Я молчал и чувствовал, как по спине и по ногам расползались колючие мурашки. Мне мучительно хотелось сорваться с места и убежать из пожарной, но кривой старик словно заворожил меня и приковал к месту. Кузярь сжал мои пальцы и потянул в сторону.
— Чего молчишь‑то, как пенёк? Чай, не съем. С солдатками да со старухами, как воробей, прыгаешь да верещишь. Почтальоном‑то, как жеребёнок, носился на барский двор.
Его голос задребезжал язвительно и оборвался притворно–добродушным смехом.
— Ну, да чего с тебя взять‑то!.. Родители грешат, дети — не в ответе. Баб вот надо смолоду за косы на перекладинах вешать да пороть—беса из них выгонять: они все бешеные.
Он шагнул ко мне, странно выщелкнул колени и, уткнув в меня туго сбитую бороду, внезапно спросил:
— Где это сейчас проживает Маша‑то?
Я молчал, пришитый к месту его хищным глазом, слоено заколдованный. Кузярь опять крепко сжал мне пальцы, а Миколька с притворной робостью сказал:
— Да рази он знает? Чай, большие‑то о своих делах с маленькими не советуются.
— Аль я тебя спрашиваю, болван! —огрызнулся на него Максим. — Чего ты лезешь не в своё дело? Маленький… Он хоть и маленький, да удаленький.
И по его мохнатому лицу с глазом зверя холодным раздутым слизняком проползла хитрая улыбка.
— Чай, она, тётка‑то Маша, и письма вам посылает. И вы, чай, отписываете. Может, бедствует на чужой стороне без сродников?

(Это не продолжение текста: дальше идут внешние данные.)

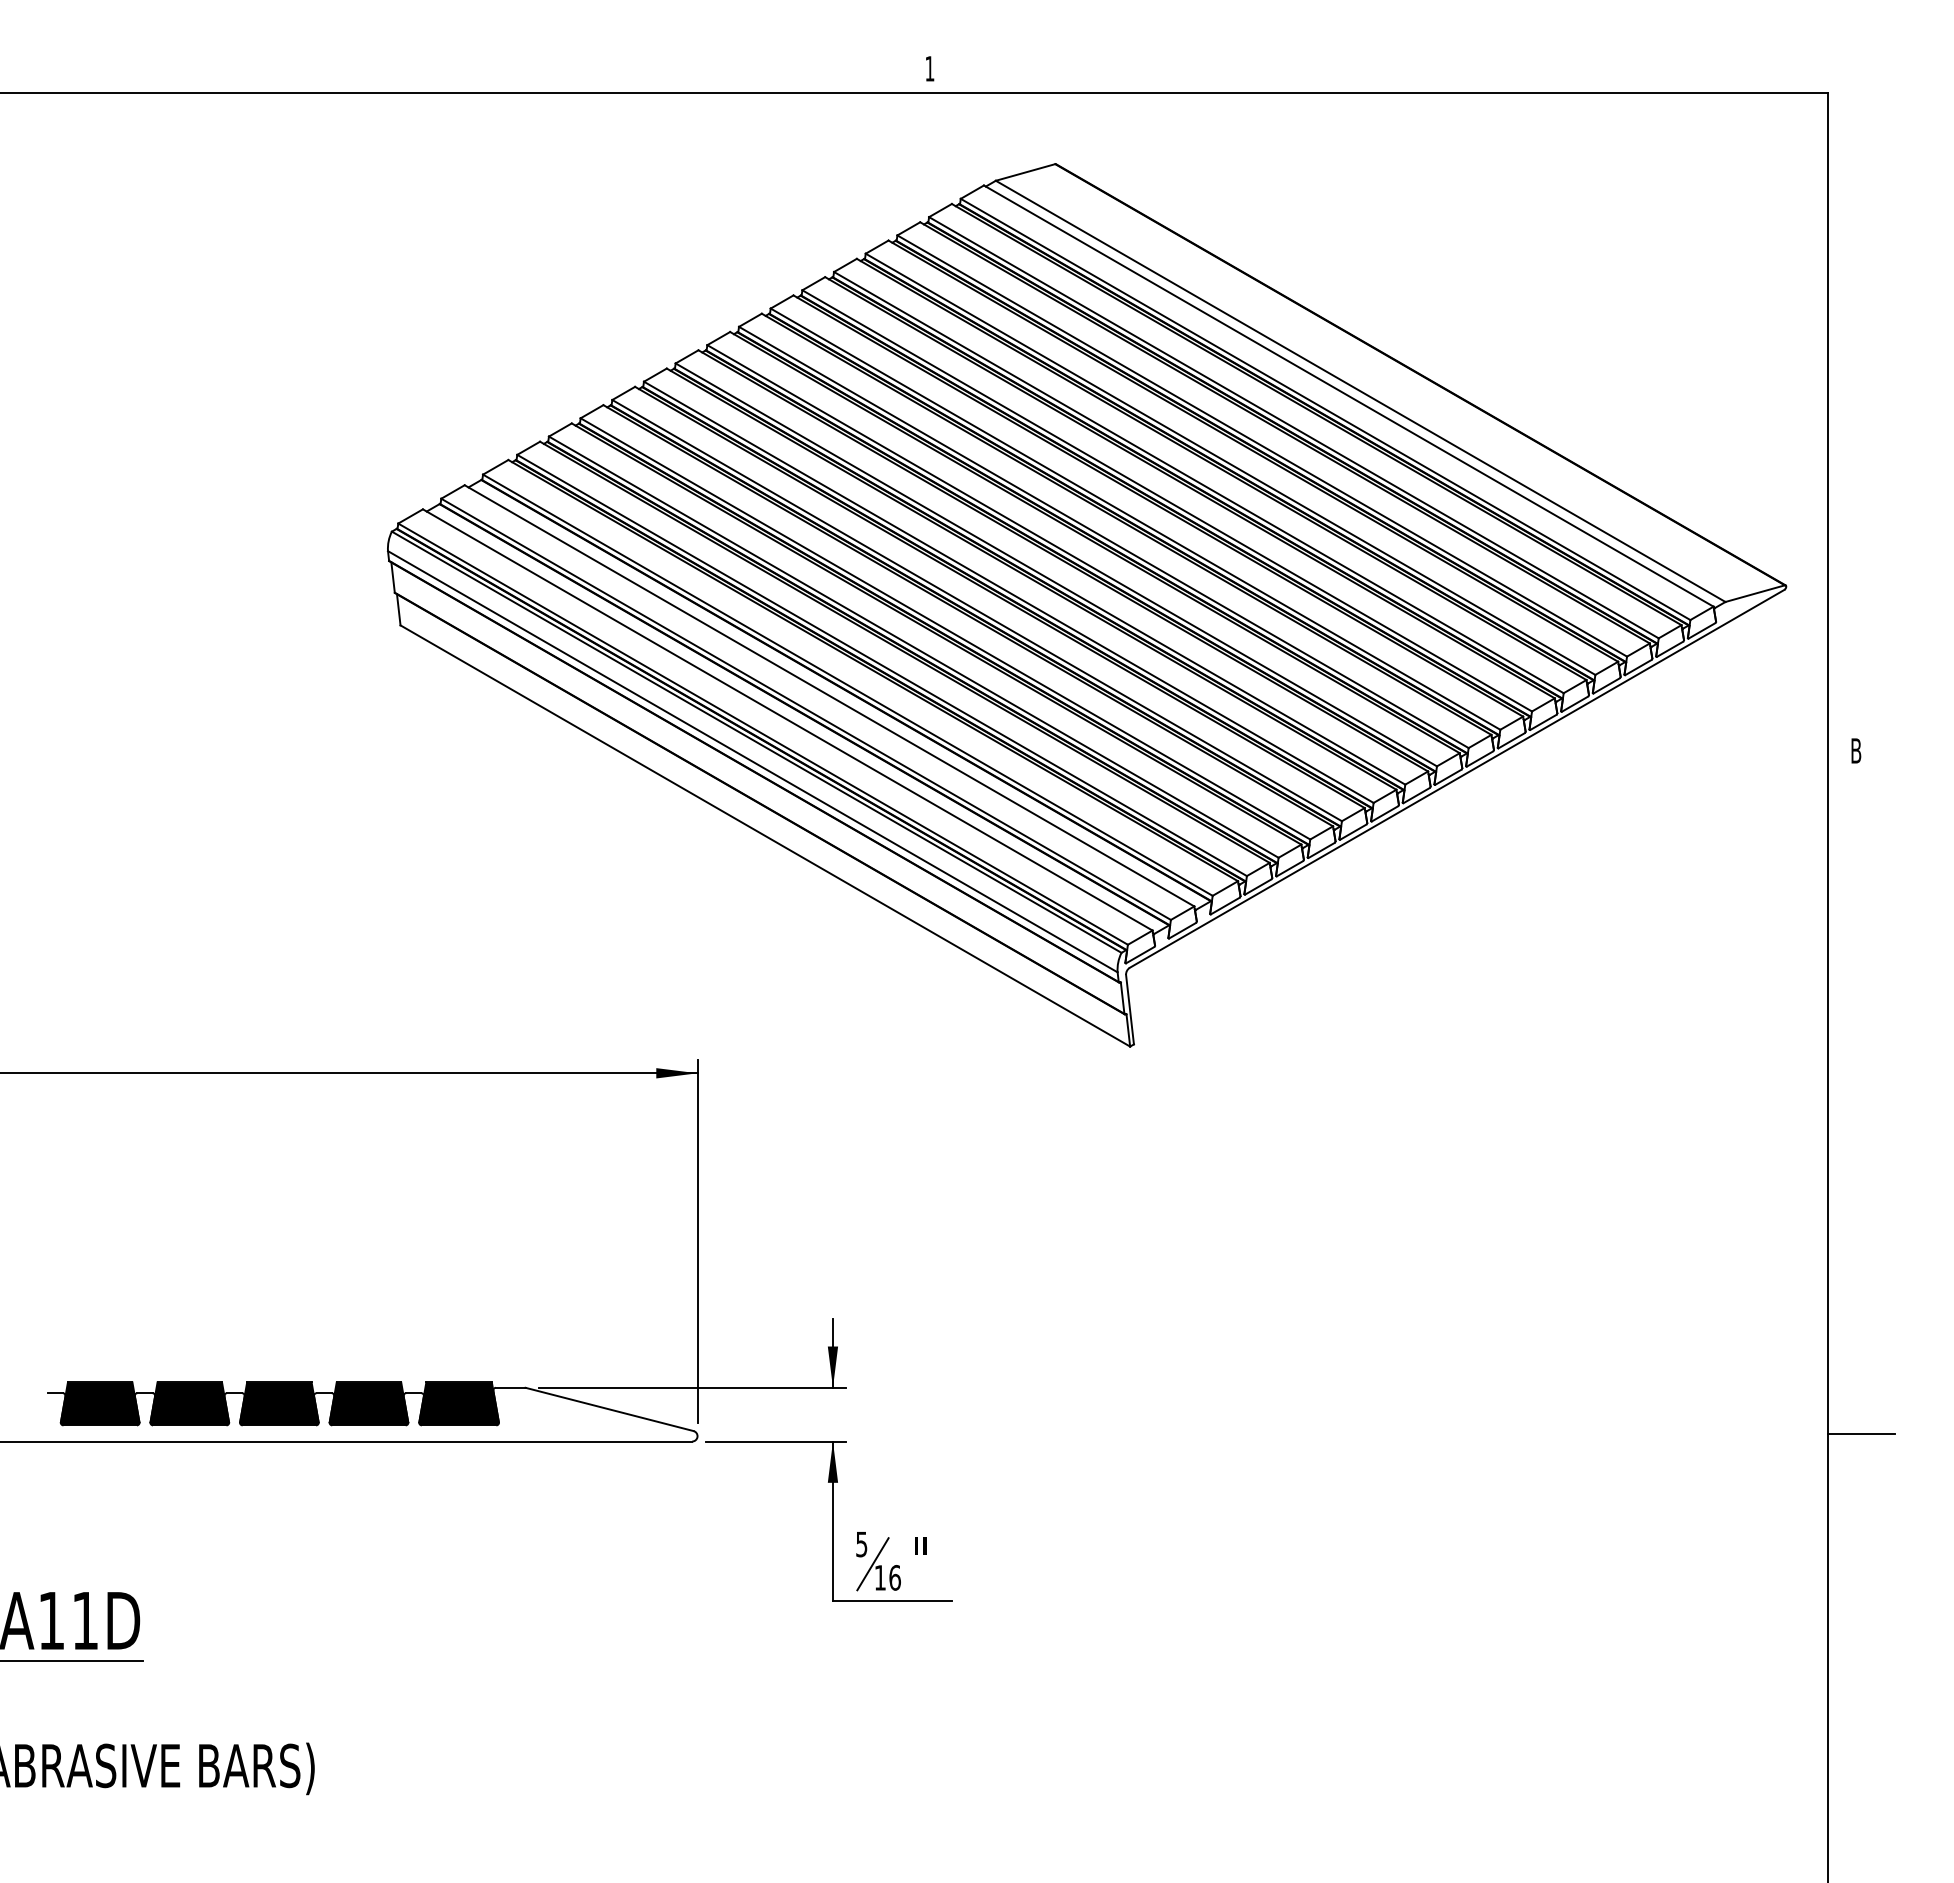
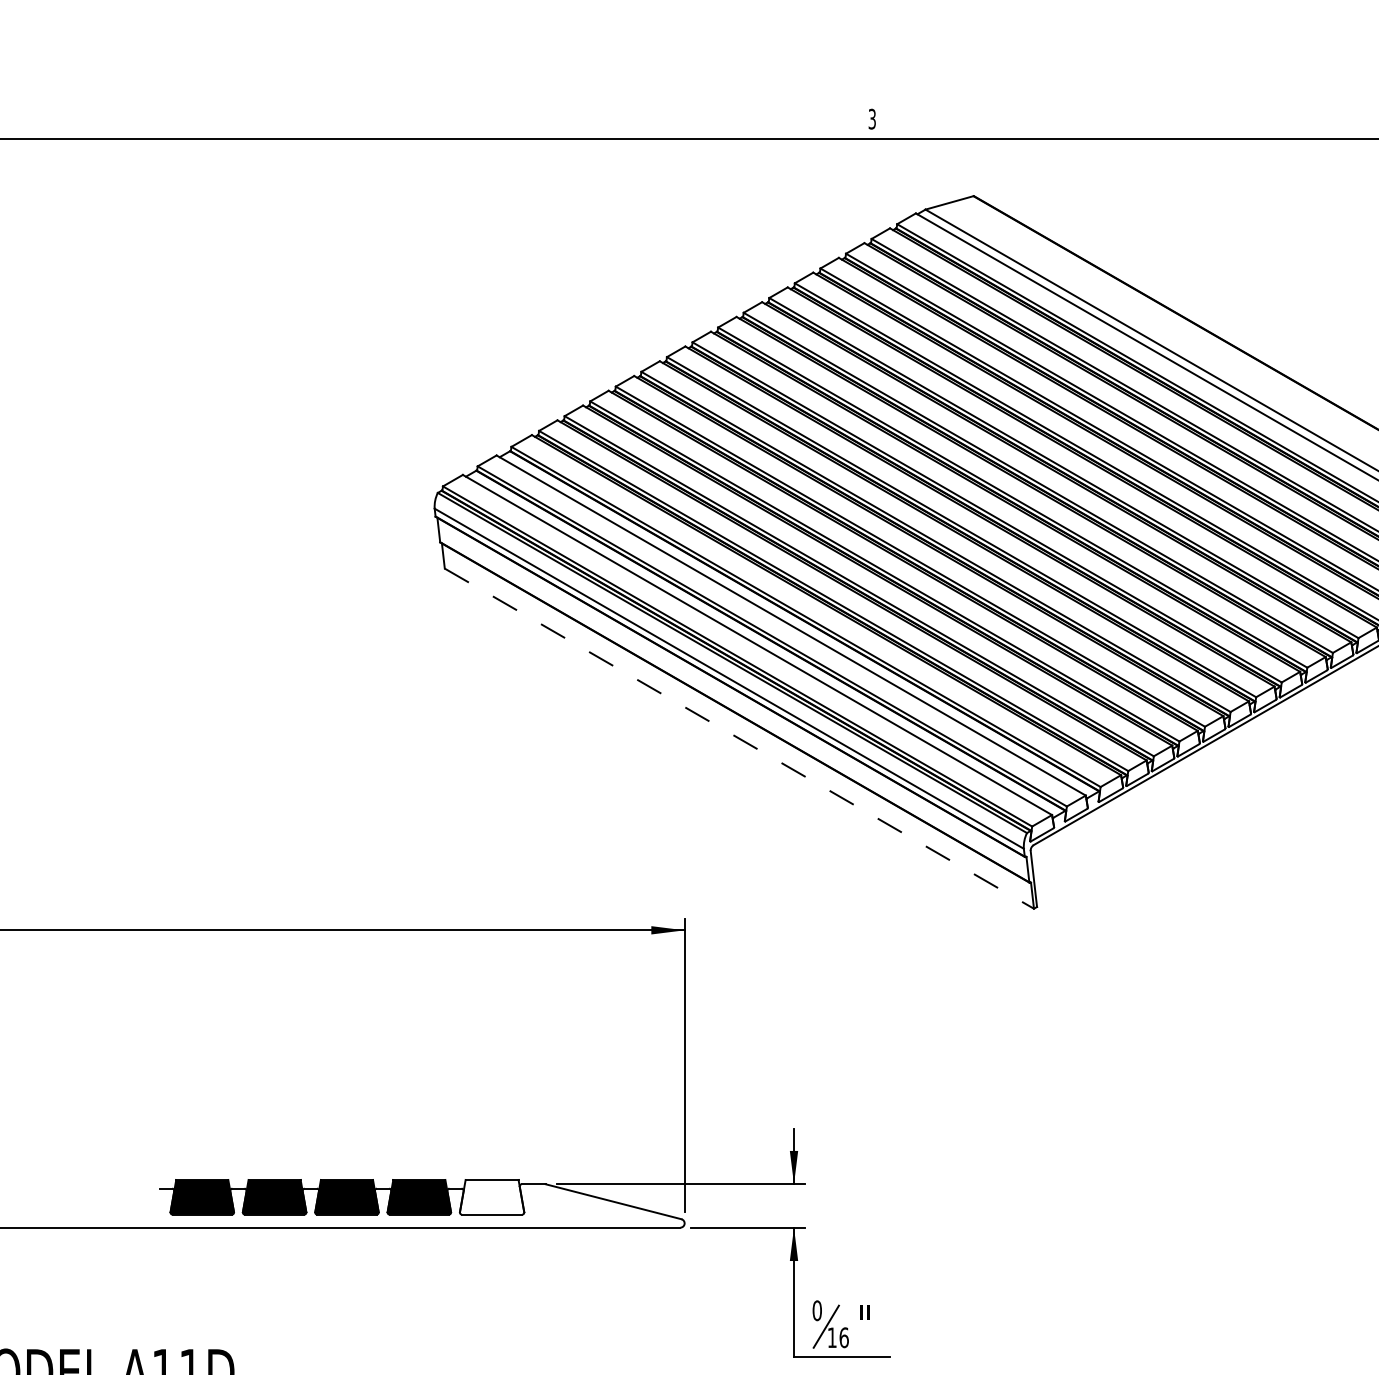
text: (929, 68) -> (871, 118), 1 -> 3
line: (765, 836) -> (739, 739), solid -> dashed
fill: (458, 1403) -> (491, 1196), removed
text: (861, 1544) -> (817, 1310), 5 -> 0

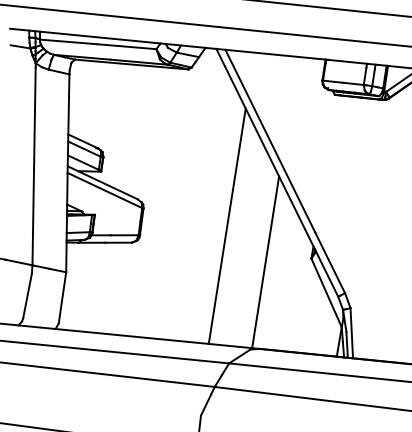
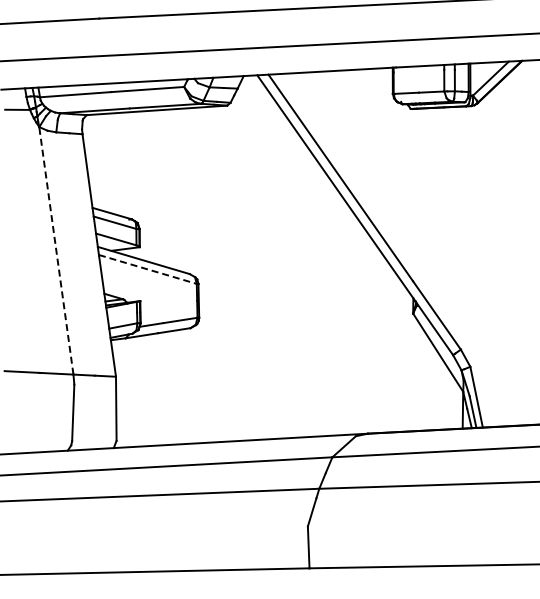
line: (34, 165) -> (56, 252), solid -> dashed
line: (105, 190) -> (148, 269), solid -> dashed
line: (226, 225) -> (303, 289), removed
line: (265, 262) -> (357, 326), removed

Я очухался немного, попятился назад и угрюмо ответил:
— Не знаю я. Чего выпытываешь‑то!..
В этот момент в пожарную вбежала мать, бледная, растерянная, с ужасом в глазах, и схватила меня за руку.
— Иди сейчас же, беги, Федя! А тебе, сват Максим, совестно на старости лет парнишку терзать.
Вместе с нею мы выбежали на луку. Не оглядываясь, я чувствовал, что за нами бежит и Кузярь. Не выпуская моей руки, мать, тяжело дыша не то от волнения, не то от беготни, спросила тревожно:
— Чего он у тебя спрашивал? Аль допытывался, где Маша скрывается? И не моги говорить… никому не моги!..
— Аль я не знаю… — обиделся я и вырвал свою руку. — Маленький я, что ли? Прибежала, словно меня бьют…
Мать остановилась, озираясь, и упавшим голосом проговорила:
— Житья нам от него не будет. На своём веку он не одного человека в могилу свёл. Неспроста народ толкует, что он грозится нас с тобой казни предать.
У меня заныло сердце от смутного страха, и я крикнул в отчаянии:
— А чего мы торчим здесь? Сорвались бы с места и уехали. Брось всё, и завтра же — в Петровск, на чугунку…
Мать вздохнула и медленно пошла мимо жигулёвки, поодаль от людей, по дорожке к вётлам внизу.
Кузярь недовольно крикнул сзади:
— Приходи вечером к нам на гору, к хороводу! Мы ещё по нашему делу толковать будем, а потом к бабушке Паруше пойдём.
Я оглянулся и помахал Кузярю рукой.
— Это чего вы задумали‑то? — забеспокоилась мать, взглянув через плечо на Кузяря. — Гляди, как бы он не сманил тебя на какое‑нибудь озорство. Не забывай: мы на волоске висим.